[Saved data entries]
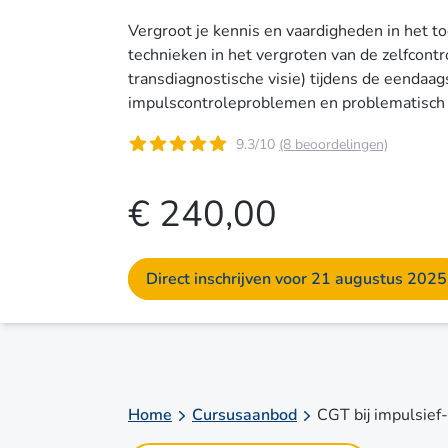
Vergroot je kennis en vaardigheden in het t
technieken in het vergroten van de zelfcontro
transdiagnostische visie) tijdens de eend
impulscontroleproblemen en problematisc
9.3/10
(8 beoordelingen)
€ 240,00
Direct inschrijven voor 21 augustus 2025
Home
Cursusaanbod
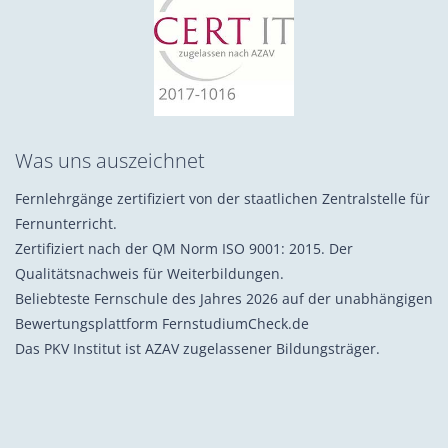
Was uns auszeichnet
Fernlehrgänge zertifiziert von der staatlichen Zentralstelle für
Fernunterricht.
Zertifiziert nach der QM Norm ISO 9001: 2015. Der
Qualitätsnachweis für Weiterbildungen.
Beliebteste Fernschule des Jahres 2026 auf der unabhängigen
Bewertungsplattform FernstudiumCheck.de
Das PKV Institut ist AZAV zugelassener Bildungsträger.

---

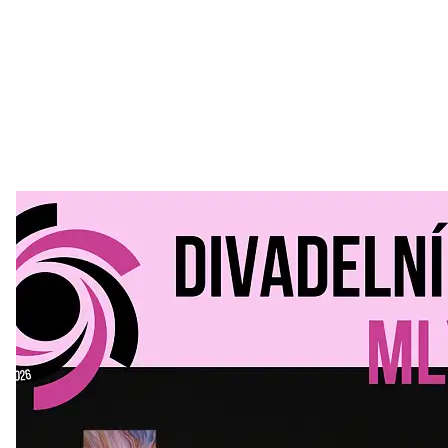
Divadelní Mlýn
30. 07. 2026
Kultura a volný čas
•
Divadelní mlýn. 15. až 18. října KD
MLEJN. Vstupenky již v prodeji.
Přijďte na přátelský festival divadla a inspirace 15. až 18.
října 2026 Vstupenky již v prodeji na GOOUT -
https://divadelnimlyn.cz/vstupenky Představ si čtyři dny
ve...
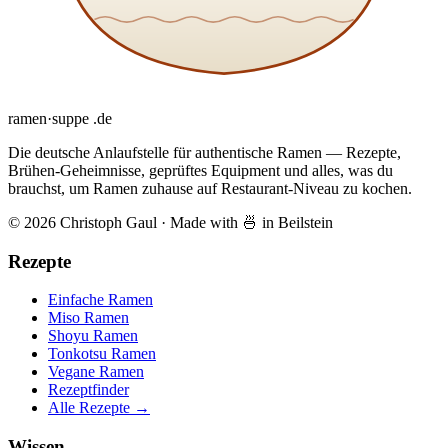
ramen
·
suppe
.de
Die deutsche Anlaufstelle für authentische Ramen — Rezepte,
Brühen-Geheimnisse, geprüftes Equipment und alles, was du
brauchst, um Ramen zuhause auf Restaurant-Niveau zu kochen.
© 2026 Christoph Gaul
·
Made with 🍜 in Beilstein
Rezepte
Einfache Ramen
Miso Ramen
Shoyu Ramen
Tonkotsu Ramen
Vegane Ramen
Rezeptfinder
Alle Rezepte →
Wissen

▸ PROBLEM TO WORK ON
Across the records above, how many lines hold the string "Rezepte"? The number alone will do.

▸ SOLUTION FOR THIS PROBLEM
3